Юные радикалы искренне протестовали против светских манер, бесправия, казенной системы преподавания. На бытовом уровне такой протест порой перерастал в отрицание принятых приличий и приводил к утверждению не самых изысканных вкусов. В небогатой студенческой и богемной среде становились популярными напитки вроде «медведя» — водки с пивом или «крамбамбуля» — разогретой смеси водки, пива, сахара и яиц. Именно этот «коктейль» дал название одной из бесшабашных кабацких песен:
Крамбамбули, отцов наследство,
Любимое питье у нас.
Оно излюбленное средство,
Когда взгрустнется нам подчас.
Тогда мы все люли, люли
Готовы пить крамбамбули,
Крамбамбимбамбули,
Крамбамбули!
Популярно было «лампопо» с особой церемонией приготовления: «Во вместительный сосуд — открытый жбан — наливали пиво, подставлялся в известной пропорции коньяк, немного мелкого сахара, лимон и, наконец, погружался специально зажаренный, обязательно горячий, сухарь из ржаного хлеба, шипевший и дававший пар при торжественном его опускании в жбан»{30}.
Известный писатель XIX века Николай Лейкин сожалел о многих талантливых современниках: «Усиленное поклонение Бахусу считалось в ту эпоху для писателя положительно-таки обязательным… Это было какое-то бравирование, какой-то "надсад" лучших людей 60-х годов. Недоделанные реформы только разожгли желания широкой общественной деятельности, не удовлетворив их в той мере, в какой требовала душа. Наиболее чувствительные, наиболее отзывчивые в обществе писатели видели, что та свобода, которая им рисовалась в их воображении, вовсе не такова в действительности, что личность по-прежнему порабощена, что произвол по-прежнему гуляет по всей матушке Руси рядом с самым беззастенчивым, самым гнусным насилием… И эти умные, эта соль русской земли, вся поголовно молодая и жизнерадостная, стала с горя пить чару зелена вина»{31}.

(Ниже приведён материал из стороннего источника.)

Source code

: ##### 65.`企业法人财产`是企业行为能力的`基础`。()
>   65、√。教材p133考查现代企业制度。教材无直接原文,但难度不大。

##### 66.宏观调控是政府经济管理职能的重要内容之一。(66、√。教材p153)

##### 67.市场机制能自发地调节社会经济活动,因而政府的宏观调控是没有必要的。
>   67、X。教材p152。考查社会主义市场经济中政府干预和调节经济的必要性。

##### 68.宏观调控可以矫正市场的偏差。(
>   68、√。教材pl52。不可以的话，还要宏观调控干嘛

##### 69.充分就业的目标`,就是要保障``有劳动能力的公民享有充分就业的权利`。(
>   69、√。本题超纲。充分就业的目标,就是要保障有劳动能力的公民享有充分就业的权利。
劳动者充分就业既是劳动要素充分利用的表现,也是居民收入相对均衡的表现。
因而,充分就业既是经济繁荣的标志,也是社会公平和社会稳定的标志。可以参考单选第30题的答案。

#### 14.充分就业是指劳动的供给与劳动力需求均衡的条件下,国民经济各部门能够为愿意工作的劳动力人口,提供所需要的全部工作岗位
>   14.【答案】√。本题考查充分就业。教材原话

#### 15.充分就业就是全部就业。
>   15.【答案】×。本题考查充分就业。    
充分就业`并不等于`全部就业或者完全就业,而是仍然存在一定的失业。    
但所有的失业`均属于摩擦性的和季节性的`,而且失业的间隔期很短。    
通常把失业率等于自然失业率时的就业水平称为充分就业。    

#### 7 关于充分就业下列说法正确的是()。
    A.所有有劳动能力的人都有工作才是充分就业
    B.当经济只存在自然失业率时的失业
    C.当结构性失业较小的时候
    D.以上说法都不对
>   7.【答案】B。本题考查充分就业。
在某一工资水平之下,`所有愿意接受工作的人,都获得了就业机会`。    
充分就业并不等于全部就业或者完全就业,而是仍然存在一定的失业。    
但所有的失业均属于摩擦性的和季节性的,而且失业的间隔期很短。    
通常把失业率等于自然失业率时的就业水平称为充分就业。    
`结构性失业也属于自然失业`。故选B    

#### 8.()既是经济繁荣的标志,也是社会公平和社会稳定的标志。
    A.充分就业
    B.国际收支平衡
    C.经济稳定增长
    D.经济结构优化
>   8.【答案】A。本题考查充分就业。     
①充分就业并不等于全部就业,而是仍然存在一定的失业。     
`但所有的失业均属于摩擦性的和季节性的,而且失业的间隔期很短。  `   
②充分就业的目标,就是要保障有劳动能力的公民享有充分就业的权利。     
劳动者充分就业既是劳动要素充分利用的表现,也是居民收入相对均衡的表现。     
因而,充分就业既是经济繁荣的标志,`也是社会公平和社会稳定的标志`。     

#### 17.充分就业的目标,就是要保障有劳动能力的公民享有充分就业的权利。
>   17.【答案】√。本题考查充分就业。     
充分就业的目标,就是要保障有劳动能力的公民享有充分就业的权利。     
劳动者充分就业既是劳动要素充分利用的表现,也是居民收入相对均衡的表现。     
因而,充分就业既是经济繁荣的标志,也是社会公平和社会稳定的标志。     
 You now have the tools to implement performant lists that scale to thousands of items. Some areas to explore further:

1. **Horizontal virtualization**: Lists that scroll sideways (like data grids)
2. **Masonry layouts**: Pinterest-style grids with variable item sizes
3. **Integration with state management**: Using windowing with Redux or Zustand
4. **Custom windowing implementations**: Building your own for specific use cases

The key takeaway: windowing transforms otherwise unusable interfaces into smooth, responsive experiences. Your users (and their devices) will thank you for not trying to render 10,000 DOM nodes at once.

Пускай погибну безвозвратно
Навек, друзья, навек, друзья.
Но все ж покамест аккуратно
Пить буду я, пить буду я, —
уходили в приватный мир дружеской вечеринки бедные чиновники и разночинцы, вкусившие сладкого плода образования, но не сумевшие устроиться в жестком мире казенной службы и чинопочитания.
Прочь утехи пышна мира,
Прочь богатство, знатный сан,
И шинель — моя порфира,
Когда я бываю пьян!
Пусть в звездах сидят в Сенате
с проектов сводят план.
Я в китайчатом халате
Сидя дома буду пьян.
Пусть придворный суетится,
Он — души своей тиран.
Мне душа моя годится —
Для того я часто пьян, —
лихо выводили семинаристы николаевского времени — будущие духовные пастыри{32}. Отечественное духовенство оставалось крепко пьющим сословием. Не случайно граф А. А. Аракчеев в 1825 году передал министру внутренних дел «высочайшее повеление» всем губернским властям: не допускать, чтобы традиционное угощение священника сопровождалось приведением его «в нетрезвое положение», поскольку «случалось, что быв оные напоены допьяна, от таковых угощений некоторые из них, духовных, скоропостижно умирали»{33}. Известная картина В. Г. Перова «Сельский крестный ход на Пасху» (1861 г.), показавшая эту оборотную сторону деревенского благочестия, была срочно снята с выставки и запрещена к репродукции.